Anubis (software)
Software designed to prevent scraping
From Wikipedia, the free encyclopedia
Anubis is an open source software program that adds a proof of work challenge to websites before users can access them in order to deter web scraping. It has been adopted mainly by Git forges and free and open-source software projects.[4][5]
| Anubis | |
|---|---|
The page shown by Anubis during its challenge. | |
| Original author | Xe Iaso |
| Developer | Techaro[1] |
| Initial release | January 19, 2025[1][2] |
| Stable release | |
| Written in | Go, JavaScript[1] |
| License | MIT License |
| Website | anubis |
| Repository | github |
Anubis was created by Xe Iaso in response to Amazon's web crawler overloading their Git server, as the crawler did not respect the robots.txt exclusion protocol and would work around restrictions.[4][6] Iaso lists Hashcash as having inspired the project.[7] The application supports inspecting request elements such as headers like the User-Agent header to determine if the request should require proof of work.

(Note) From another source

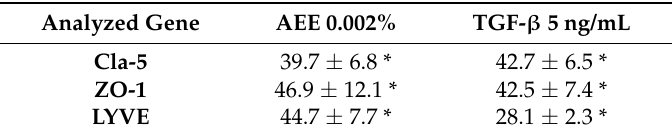
Figure 3. Protection against oxidative stress. The amount of ROS production was measured in HDLEC treated with 0.002% of AEE (% of Artichoke Ethanolic Extract powder used in the assay, w / v ), before and after oxidative stress induced by 450 µ M H 2 O 2 . α -Tocopherol was used as positive control in the assay. All determinations were conducted in triplicate and the results are expressed as mean ± SD. * p < 0.05 compared to stressed control, set as 100%. Table 3. Effects of AEE on tight junction proteins in lymphatic endothelial cells. The gene expression levels of Cla-5, ZO-1 and LYVE were measured in HDLEC incubated with two different concentrations of AEE (% of extract powder used in the assay, weight/volume) or TGF- β (5 ng/mL), used as positive control. The measures reported indicate the increases of gene expression level (expressed as %) of the treated samples compared to the untreated controls.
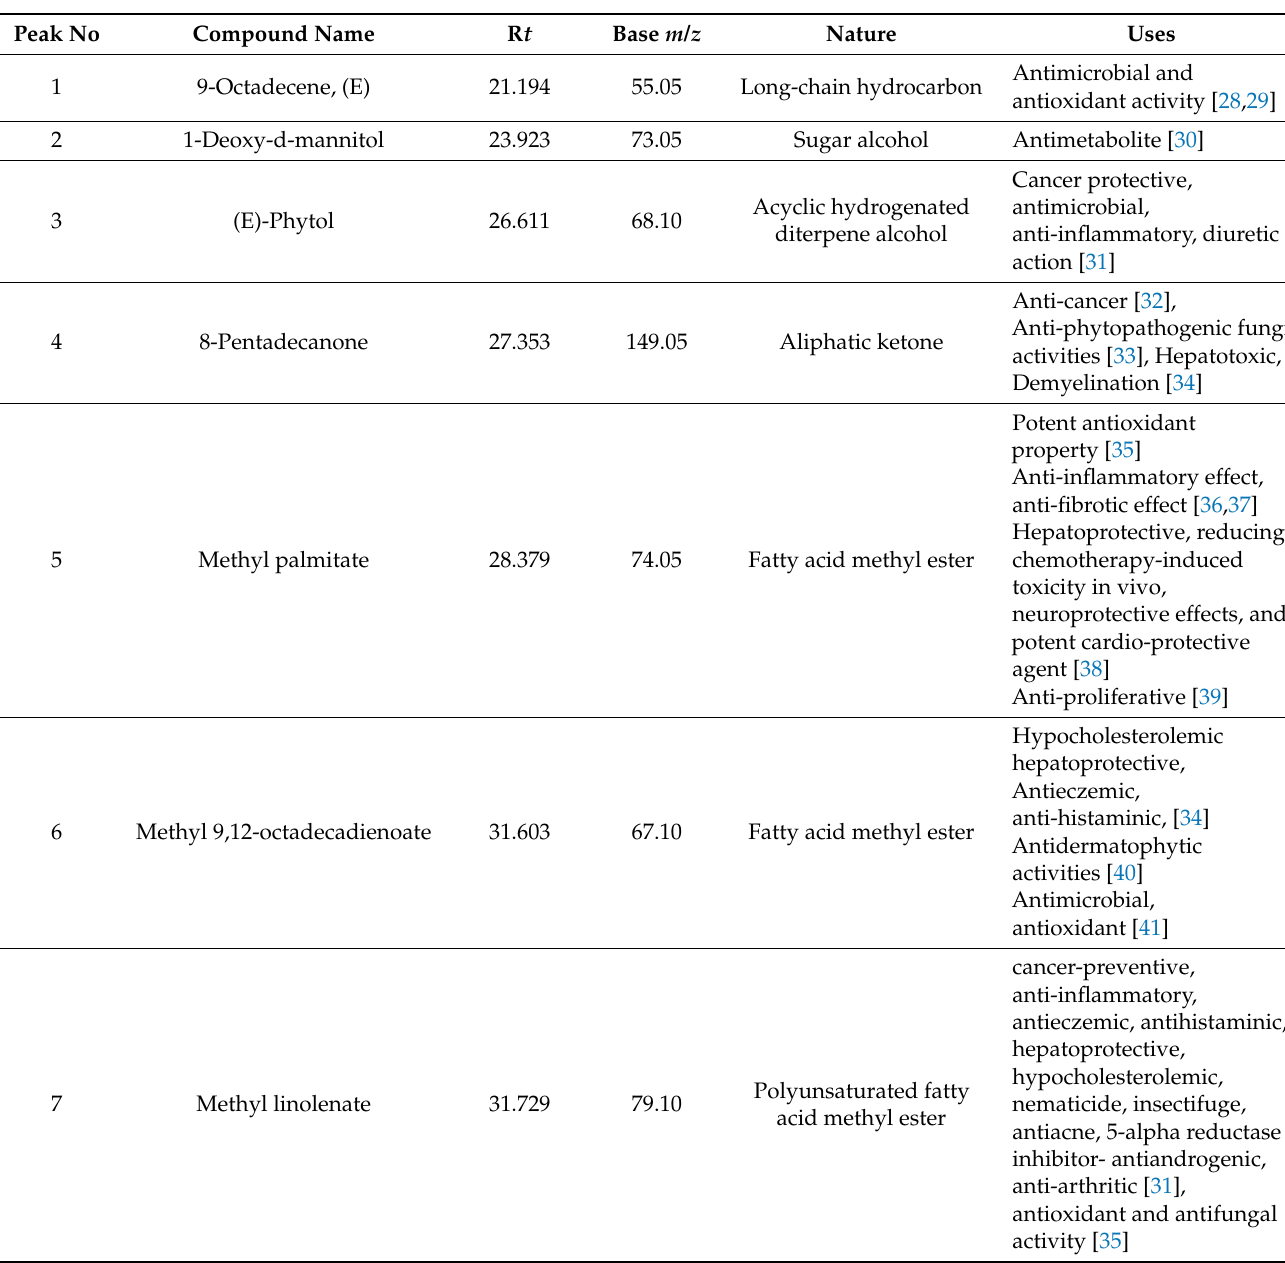
Table 5. GC–MS-identified compounds of methanol extract of T. terrestris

The name Anubis is taken from the Ancient Egyptian god of funerals and judgement, who weighs the hearts of the dead to determine if they are allowed passage into the afterlife, whereas the Anubis software "weighs the soul of incoming HTTP requests".[8]
Design
Anubis temporarily blocks access to websites until the client completes a cryptographic challenge.[9] This challenge is intended to be a design hurdle and incur a compute cost for web crawlers while minimizing impact on typical visitors (see § Technical criticism). Challenge solutions remain valid for a tunable period of time using EdDSA-signed tokens, which may be stored as HTTP cookies.[1][10]
The challenge itself is similar to the proof of work algorithms implemented by Hashcash and Bitcoin. Anubis presents a challenge to the client in the form of a random number, to which the client must respond with another number (the nonce) such that when the two numbers are concatenated, the SHA-256 hash of both numbers contains a pre-specified number of leading zeros.[9] SHA-256 is chosen specifically because of its (assumed) pre-image resistance (i.e. finding such a nonce is computationally expensive) while simultaneously being cheap to verify. Moreover, tuning the number of required leading zeros controls the difficulty of the challenge: a typical browser can find a solution with five leading zeros (the default) in seconds, while one with six can take several minutes.[1]

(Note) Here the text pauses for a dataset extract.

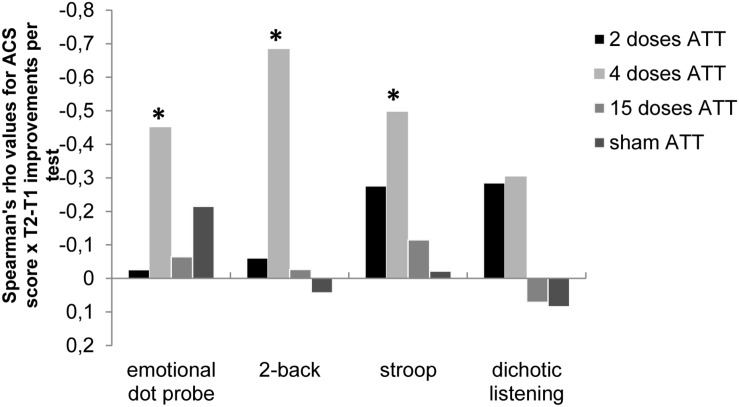
Spearman’s rho correlation values (r) of Attentional Control Scale (ACS; Derryberry and Reed, 2002) scores × performance improvements (T2 – T1) for the respective neurocognitive tests; i.e., the emotional dot probe task, the 2-back task, the emotional Stroop task, and the dichotic listening task are shown dependent on ATT dosage (2, 4, or 15 doses). This illustrates the dose-dependent relationship between self-reported attentional capabilities at baseline and dose-dependent neurocognitive performance improvements, with a significant association of ACS only at four doses of ATT. *p < 0.05.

By default, Anubis challenges any client claiming to be a browser, by checking if the User-Agent header contains "Mozilla", unless the client is requesting "low-harm" content, e.g. robots.txt or the well-known URI.[1][10] Additionally, Anubis exempts Common Crawl "so [other] scrapers have less incentive to scrape".[1]
Although Anubis could be altered to mine cryptocurrency to serve as proof of work, Iaso has rejected this idea: "I don't want to touch cryptocurrency with a 20 foot pole. I realize I'm leaving money on the table by doing this, but I don't want to alienate the kinds of communities I want to protect."[7]
Mascot
The software's loading screen is branded with a commissioned artwork of Anubis as a jackal-eared anime girl by the European artist CELPHASE.[1][8] The mascot is depicted with a hoodie, skirt and magnifying glass. Before the artwork was ordered, Anubis used an AI-generated placeholder image.[1]

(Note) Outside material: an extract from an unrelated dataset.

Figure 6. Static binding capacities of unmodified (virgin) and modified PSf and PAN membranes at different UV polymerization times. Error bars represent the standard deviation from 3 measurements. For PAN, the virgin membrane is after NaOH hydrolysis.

The Anubis mascot is shown to all end users and cannot be altered in the software configuration.[1] The image's feel may clash with websites that have more formal atmospheres, surprising or confusing users of those sites.[8] Altering the branding is an enterprise feature and Iaso has requested that operators not attempt to change it themselves unless they have made financial contributions to the project.[1]
Duke University, which has deployed Anubis for its digital archives, was "hesitant" to use it due to the mascot but has reached an agreement to use the software with custom branding.[1]
Adoption
It has been used by a number of projects, including:[11]
Technical criticism
Tavis Ormandy estimated that the cost of scraping websites protected by Anubis is negligible: "In fact, I don’t think we reach a single cent per month in compute costs until several million sites have deployed Anubis. I’m just not convinced this math works… this is literally nothing for a soulless AI vendor with a monthly cloud services budget in the 8 figures."[17] Ormandy demonstrates that it is technically easy to develop a native code solver, which can solve Anubis's proof-of-work challenges more quickly and efficiently than the JavaScript code that ordinary human users must run on their devices.[17]
By contrast, Anubis imposes substantial costs on human users attempting to access the sites it protects, particularly those with older devices,[17] on which Anubis challenges may be extremely slow and battery-depleting. LWN decided not to deploy Anubis itself in part because Anubis will completely "block users who turn off JavaScript" in their browsers.[1]
LWN noted in July 2025 that "there is no guarantee that Anubis will maintain its edge against scrapers in the long run,"[1] and indeed one month later Codeberg reported that many AI scraper bots had "learned how to solve the Anubis challenges"; at the same time Codeberg praised Anubis for having offered a reliable and practical anti-bot solution for many months.[18]